# Short exercise
Reproduce the lines of the material below that run from the line holding "order: Lecanorales" through the line holding "genus: Lycoperdon", both included.

Start of Material for this task

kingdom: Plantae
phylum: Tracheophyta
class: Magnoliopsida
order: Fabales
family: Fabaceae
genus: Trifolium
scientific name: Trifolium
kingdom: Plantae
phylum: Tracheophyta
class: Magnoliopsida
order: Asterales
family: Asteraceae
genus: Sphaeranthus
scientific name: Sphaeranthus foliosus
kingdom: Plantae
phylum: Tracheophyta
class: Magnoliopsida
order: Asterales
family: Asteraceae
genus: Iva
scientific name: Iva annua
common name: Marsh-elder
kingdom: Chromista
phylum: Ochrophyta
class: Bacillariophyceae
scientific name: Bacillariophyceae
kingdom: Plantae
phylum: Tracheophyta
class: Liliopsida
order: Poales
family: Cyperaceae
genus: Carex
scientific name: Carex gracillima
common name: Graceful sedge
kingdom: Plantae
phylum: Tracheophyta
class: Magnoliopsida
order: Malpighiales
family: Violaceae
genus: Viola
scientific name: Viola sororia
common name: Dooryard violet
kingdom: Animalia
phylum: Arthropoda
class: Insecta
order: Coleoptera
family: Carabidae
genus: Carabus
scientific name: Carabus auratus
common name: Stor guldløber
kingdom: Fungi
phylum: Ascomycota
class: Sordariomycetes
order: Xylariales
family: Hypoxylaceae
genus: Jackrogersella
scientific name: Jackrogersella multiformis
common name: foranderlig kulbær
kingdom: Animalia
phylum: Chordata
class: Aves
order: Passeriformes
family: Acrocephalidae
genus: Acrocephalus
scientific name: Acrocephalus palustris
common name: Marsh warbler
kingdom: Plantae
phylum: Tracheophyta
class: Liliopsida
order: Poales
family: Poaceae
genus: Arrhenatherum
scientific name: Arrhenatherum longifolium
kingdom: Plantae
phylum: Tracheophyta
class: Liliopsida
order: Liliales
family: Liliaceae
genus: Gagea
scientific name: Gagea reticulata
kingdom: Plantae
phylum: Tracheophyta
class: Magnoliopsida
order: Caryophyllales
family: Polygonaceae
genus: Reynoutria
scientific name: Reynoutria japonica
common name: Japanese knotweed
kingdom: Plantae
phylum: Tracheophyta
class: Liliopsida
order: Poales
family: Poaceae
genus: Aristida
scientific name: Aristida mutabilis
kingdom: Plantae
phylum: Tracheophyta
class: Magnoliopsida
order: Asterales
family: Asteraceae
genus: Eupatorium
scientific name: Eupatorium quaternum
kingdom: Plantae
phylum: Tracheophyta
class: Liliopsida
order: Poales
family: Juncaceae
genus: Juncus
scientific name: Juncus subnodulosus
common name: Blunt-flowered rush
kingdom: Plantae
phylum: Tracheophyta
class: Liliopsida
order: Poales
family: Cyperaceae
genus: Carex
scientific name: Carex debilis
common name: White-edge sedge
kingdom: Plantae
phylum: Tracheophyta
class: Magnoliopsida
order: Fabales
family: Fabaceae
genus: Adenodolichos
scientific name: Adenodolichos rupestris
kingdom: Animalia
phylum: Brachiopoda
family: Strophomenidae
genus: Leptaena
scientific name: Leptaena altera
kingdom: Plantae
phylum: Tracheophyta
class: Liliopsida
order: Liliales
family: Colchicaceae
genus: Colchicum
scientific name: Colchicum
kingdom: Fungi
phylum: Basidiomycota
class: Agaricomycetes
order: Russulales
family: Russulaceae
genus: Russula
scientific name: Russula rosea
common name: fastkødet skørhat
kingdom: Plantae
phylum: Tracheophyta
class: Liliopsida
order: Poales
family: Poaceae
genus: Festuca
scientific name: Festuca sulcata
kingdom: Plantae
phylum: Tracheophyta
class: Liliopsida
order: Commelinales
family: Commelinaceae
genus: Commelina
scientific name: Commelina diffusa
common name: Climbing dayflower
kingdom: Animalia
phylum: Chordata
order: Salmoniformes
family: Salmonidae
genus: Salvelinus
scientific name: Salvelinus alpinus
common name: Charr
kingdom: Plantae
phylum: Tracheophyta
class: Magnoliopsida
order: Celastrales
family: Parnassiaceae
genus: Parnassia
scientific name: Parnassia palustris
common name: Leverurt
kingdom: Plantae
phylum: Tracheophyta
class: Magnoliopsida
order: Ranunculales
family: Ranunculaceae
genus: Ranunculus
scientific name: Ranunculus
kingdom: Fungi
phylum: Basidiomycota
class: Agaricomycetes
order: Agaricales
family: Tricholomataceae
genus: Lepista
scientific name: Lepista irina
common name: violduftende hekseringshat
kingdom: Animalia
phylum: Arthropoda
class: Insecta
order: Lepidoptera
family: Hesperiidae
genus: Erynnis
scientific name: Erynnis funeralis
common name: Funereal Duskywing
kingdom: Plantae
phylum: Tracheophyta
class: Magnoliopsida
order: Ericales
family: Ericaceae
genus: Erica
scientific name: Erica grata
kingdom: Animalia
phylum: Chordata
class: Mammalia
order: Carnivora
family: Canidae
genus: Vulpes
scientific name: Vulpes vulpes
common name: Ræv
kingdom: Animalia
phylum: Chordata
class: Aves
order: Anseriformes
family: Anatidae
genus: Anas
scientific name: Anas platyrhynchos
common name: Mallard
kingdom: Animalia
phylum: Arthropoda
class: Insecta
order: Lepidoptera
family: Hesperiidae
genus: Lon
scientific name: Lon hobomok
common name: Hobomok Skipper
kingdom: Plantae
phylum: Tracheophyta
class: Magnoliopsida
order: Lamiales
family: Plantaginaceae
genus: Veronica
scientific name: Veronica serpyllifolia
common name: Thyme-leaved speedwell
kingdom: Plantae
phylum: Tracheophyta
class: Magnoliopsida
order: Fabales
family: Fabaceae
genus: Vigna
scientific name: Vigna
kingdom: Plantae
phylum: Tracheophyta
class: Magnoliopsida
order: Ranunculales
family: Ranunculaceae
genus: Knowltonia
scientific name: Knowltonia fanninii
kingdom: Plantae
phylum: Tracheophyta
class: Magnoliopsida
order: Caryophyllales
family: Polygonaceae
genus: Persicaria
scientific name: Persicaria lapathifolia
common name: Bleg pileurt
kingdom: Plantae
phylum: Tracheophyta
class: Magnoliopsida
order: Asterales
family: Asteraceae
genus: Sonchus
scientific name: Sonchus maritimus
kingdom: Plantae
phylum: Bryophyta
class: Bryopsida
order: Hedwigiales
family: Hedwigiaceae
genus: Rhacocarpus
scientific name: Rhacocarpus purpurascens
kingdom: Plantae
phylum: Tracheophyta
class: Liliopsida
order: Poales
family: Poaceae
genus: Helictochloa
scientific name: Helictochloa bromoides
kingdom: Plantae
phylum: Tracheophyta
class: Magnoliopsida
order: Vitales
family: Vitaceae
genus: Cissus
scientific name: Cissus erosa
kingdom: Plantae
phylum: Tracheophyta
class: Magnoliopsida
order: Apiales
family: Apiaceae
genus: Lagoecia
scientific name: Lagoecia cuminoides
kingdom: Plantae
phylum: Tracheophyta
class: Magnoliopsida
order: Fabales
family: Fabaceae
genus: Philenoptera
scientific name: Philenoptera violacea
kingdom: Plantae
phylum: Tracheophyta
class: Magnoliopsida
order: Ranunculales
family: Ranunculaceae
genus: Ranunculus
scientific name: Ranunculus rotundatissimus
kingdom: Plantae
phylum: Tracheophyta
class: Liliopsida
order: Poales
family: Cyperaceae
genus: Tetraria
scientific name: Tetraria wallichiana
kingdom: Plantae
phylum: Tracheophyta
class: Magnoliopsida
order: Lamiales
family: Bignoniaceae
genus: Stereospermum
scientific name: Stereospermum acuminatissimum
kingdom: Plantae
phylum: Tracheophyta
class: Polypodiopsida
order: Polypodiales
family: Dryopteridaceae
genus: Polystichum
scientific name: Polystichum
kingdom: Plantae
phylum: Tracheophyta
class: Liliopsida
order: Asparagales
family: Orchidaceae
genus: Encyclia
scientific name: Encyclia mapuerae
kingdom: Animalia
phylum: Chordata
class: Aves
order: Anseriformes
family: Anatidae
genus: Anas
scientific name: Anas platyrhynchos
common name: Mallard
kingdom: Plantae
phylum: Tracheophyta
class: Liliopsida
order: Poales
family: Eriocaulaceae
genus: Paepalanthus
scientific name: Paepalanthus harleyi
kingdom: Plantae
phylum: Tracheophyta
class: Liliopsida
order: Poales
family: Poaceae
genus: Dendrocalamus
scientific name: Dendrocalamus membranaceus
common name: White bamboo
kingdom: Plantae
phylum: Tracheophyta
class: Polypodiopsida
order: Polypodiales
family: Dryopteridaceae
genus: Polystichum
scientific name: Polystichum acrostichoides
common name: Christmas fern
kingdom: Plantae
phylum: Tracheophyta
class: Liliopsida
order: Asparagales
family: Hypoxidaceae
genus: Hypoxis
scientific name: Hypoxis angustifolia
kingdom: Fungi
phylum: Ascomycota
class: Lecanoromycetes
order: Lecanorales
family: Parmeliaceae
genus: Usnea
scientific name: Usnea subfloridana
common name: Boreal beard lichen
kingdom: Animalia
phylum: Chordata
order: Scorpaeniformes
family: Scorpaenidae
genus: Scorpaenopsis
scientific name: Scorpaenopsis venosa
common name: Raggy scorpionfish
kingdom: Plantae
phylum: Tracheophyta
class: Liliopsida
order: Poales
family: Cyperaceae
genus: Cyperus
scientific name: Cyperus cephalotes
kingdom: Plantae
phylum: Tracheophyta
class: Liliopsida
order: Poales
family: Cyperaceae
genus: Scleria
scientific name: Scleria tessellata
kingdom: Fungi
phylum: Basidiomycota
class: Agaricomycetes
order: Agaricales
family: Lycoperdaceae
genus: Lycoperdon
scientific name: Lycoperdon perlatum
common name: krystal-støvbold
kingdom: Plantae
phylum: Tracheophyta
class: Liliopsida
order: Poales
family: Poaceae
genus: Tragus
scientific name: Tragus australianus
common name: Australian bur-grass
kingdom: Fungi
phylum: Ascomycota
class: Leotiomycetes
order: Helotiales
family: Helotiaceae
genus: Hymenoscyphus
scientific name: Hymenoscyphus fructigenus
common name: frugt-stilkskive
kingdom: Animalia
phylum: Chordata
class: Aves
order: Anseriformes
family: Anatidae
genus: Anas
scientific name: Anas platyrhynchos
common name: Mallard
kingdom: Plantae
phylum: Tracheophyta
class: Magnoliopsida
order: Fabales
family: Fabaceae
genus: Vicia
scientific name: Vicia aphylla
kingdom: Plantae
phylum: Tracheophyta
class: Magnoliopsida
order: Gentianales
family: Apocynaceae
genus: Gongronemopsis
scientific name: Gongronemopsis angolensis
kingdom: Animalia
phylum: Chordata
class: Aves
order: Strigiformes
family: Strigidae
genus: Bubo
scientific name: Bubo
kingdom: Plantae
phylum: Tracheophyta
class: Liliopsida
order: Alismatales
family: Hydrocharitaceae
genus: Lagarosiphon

End of Material for this task

# Solution for this problem
order: Lecanorales
family: Parmeliaceae
genus: Usnea
scientific name: Usnea subfloridana
common name: Boreal beard lichen
kingdom: Animalia
phylum: Chordata
order: Scorpaeniformes
family: Scorpaenidae
genus: Scorpaenopsis
scientific name: Scorpaenopsis venosa
common name: Raggy scorpionfish
kingdom: Plantae
phylum: Tracheophyta
class: Liliopsida
order: Poales
family: Cyperaceae
genus: Cyperus
scientific name: Cyperus cephalotes
kingdom: Plantae
phylum: Tracheophyta
class: Liliopsida
order: Poales
family: Cyperaceae
genus: Scleria
scientific name: Scleria tessellata
kingdom: Fungi
phylum: Basidiomycota
class: Agaricomycetes
order: Agaricales
family: Lycoperdaceae
genus: Lycoperdon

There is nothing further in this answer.